Well, after NV30 they said how many mistakes they did, what the learnt from it... NV40 will be perfect etc. At the time of G71 they said something about great efficiency of their products and that ATi have to learn much... At the launch of G80, they said, that previous architectures were wrong and that they learnt from their mistakes. At 2009, Fermi was marketed as a silicium incarnation of Christ, now it's a bugged low-efficiency chip, whose successor will be up-to 8-times more fragrant... Is it some kind of marketing, or are they serious?
 
This may come as a surprise, but the set of target apps is a moving goalpost. What's efficient for one set of workload isn't necessarily efficient for workloads that have yet to be created. G71 is a great chip for the DX9 workloads at the time. It's hard for it to run DX11 apps though. Similarly, G80 is great for DX10, but would suffer under the more geometry-heavy world of DX11. And that doesn't even count all the CUDA-related features and workloads.

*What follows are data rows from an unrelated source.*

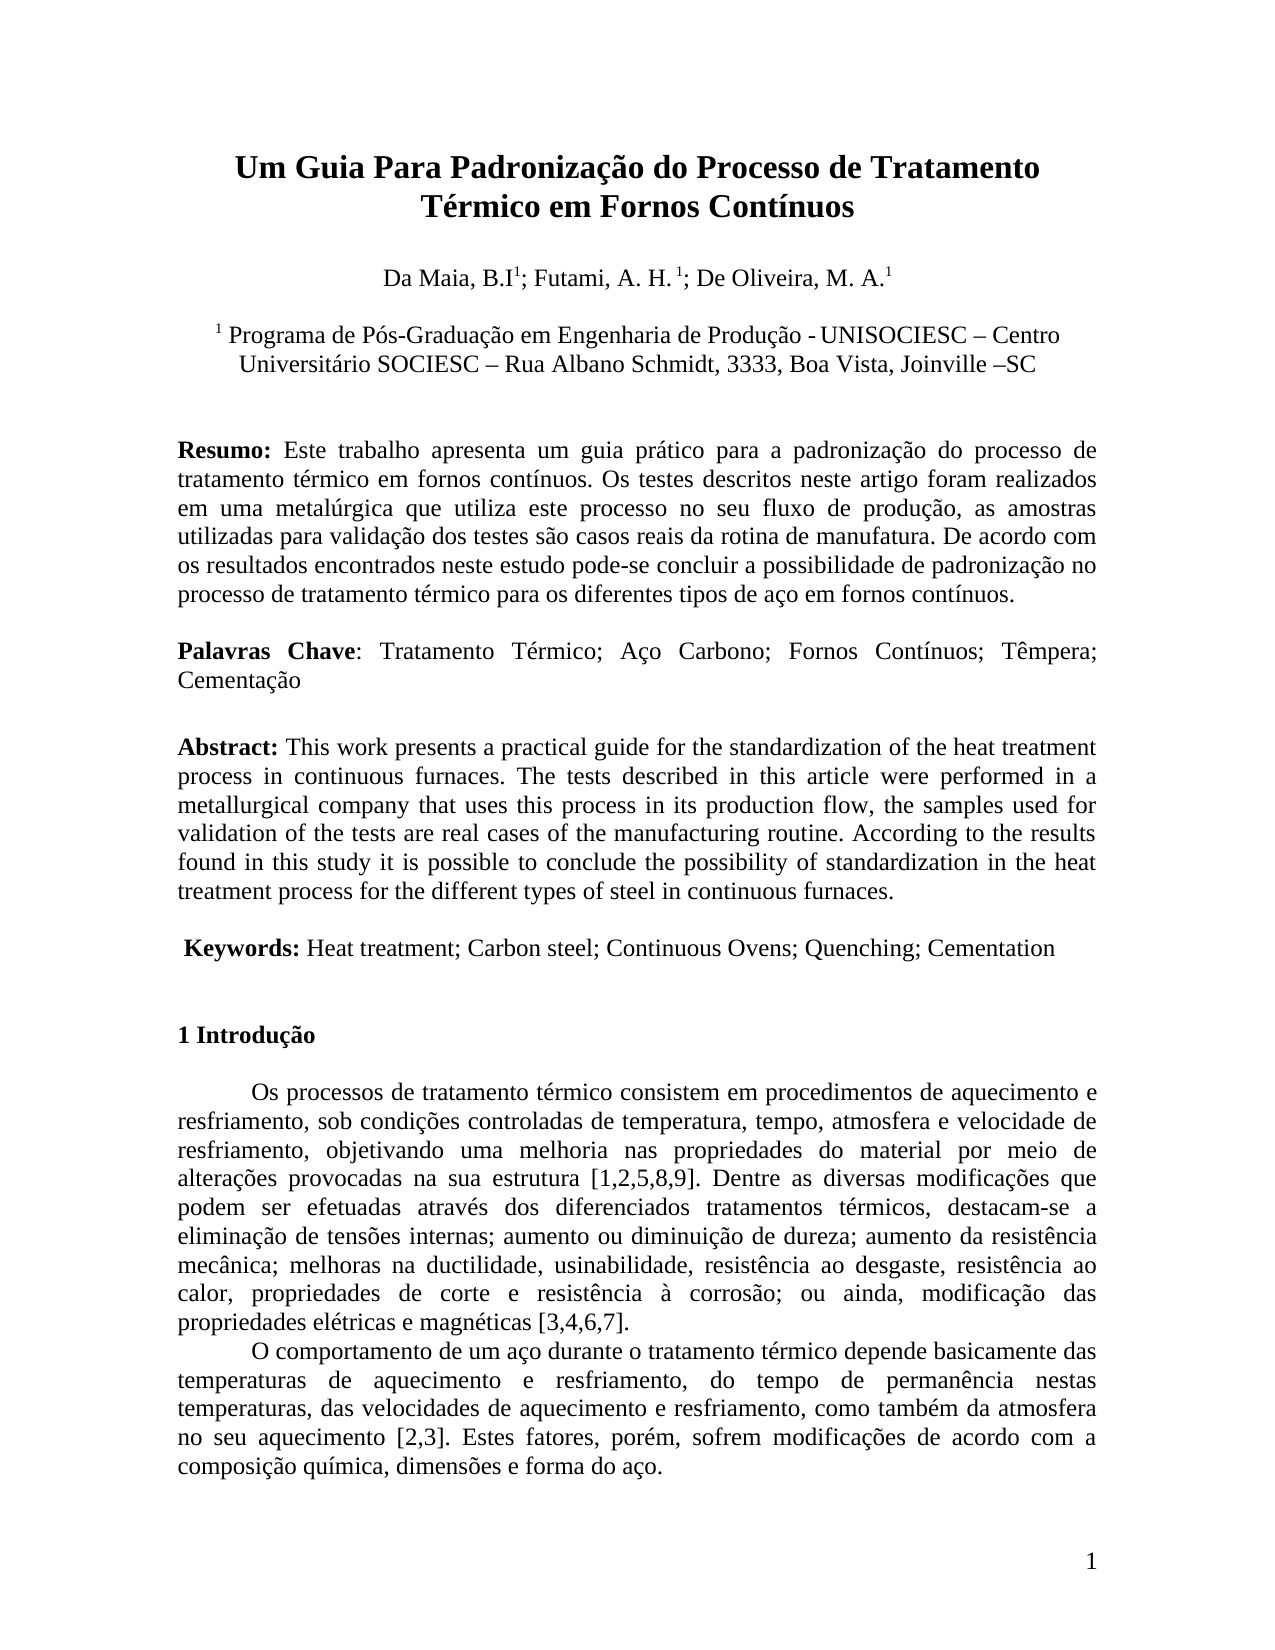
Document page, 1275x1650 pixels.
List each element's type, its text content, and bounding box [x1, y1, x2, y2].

text 1 Introdução [177, 1020, 1098, 1048]
text Resumo: Este trabalho apresenta um guia prático para a padronização do processo de tratamento térmico em fornos contínuos. Os testes descritos neste artigo foram realizados em uma metalúrgica que utiliza este processo no seu fluxo de produção, as amostras utilizadas para validação dos testes são casos reais da rotina de manufatura. De acordo com os resultados encontrados neste estudo pode-se concluir a possibilidade de padronização no processo de tratamento térmico para os diferentes tipos de aço em fornos contínuos. [177, 435, 1098, 608]
text Um Guia Para Padronização do Processo de Tratamento Térmico em Fornos Contínuos [177, 148, 1098, 224]
text Os processos de tratamento térmico consistem em procedimentos de aquecimento e resfriamento, sob condições controladas de temperatura, tempo, atmosfera e velocidade de resfriamento, objetivando uma melhoria nas propriedades do material por meio de alterações provocadas na sua estrutura [1,2,5,8,9]. Dentre as diversas modificações que podem ser efetuadas através dos diferenciados tratamentos térmicos, destacam-se a eliminação de tensões internas; aumento ou diminuição de dureza; aumento da resistência mecânica; melhoras na ductilidade, usinabilidade, resistência ao desgaste, resistência ao calor, propriedades de corte e resistência à corrosão; ou ainda, modificação das propriedades elétricas e magnéticas [3,4,6,7]. [177, 1077, 1098, 1336]
text O comportamento de um aço durante o tratamento térmico depende basicamente das temperaturas de aquecimento e resfriamento, do tempo de permanência nestas temperaturas, das velocidades de aquecimento e resfriamento, como também da atmosfera no seu aquecimento [2,3]. Estes fatores, porém, sofrem modificações de acordo com a composição química, dimensões e forma do aço. [177, 1336, 1098, 1480]
text Palavras Chave: Tratamento Térmico; Aço Carbono; Fornos Contínuos; Têmpera; Cementação [177, 636, 1098, 694]
text 1 Programa de Pós-Graduação em Engenharia de Produção - UNISOCIESC – Centro Universitário SOCIESC – Rua Albano Schmidt, 3333, Boa Vista, Joinville –SC [177, 320, 1098, 378]
text Keywords: Heat treatment; Carbon steel; Continuous Ovens; Quenching; Cementation [177, 933, 1098, 962]
text Da Maia, B.I1; Futami, A. H. 1; De Oliveira, M. A.1 [177, 263, 1098, 291]
text Abstract: This work presents a practical guide for the standardization of the heat treatment process in continuous furnaces. The tests described in this article were performed in a metallurgical company that uses this process in its production flow, the samples used for validation of the tests are real cases of the manufacturing routine. According to the results found in this study it is possible to conclude the possibility of standardization in the heat treatment process for the different types of steel in continuous furnaces. [177, 732, 1098, 905]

What's more is that different things scale differently with different process nodes. So, eg, logic gates used to be expensive and wires ~free, so that pointed to one particular architecture as being efficient, whereas in a different process node, logic is cheap and wires expensive, and a different architecture is needed to be efficient there.
 
This has more to do with TSMC's PDK *and* Third Party Tools not being accurate for such a ridiculously large amount wires next to each other. And that's probably not because TSMC or the tool provider were negligent; it's because simulation is necessarily always an approximation, it's a model and there are necessary simplifications compared to reality for performance reasons (and implementation difficulty), so in extreme cases such as theirs it can be a big problem.

What tools are used to measure such parasitic couplings? Is this mostly by computing accurate capacitive coupling between nets with a tool like Magma QuickCap or Synopsys Raphael NXT? Or is this a different kind of problem?
 
He clearly said the problem was the communication with the physics-centric group. It's perfectly normal for most hardware engineers at a company not to know much more about parasitics/interference than theory (which obviously isn't enough to understand specific problems on its own) and what the tools tell them.

This really isn't true. Pretty much everyone should be aware of the CLR of the wiring stack as it effects everything from architecture to layout. If they are saying they really screwed up this modelling and tool configurations and never did any back of the envelope calculations (math is always good), then that is a monumental screw up of fairly staggering proportions. I know that everyplace I've ever worked that huge attention is paid to wires/interconnect from the beginning of the architecture flow. Things are figured out very early on wrt half/full/etc shielding, which wires to interleave, etc. Its been pretty fundamental for multiple process generations now.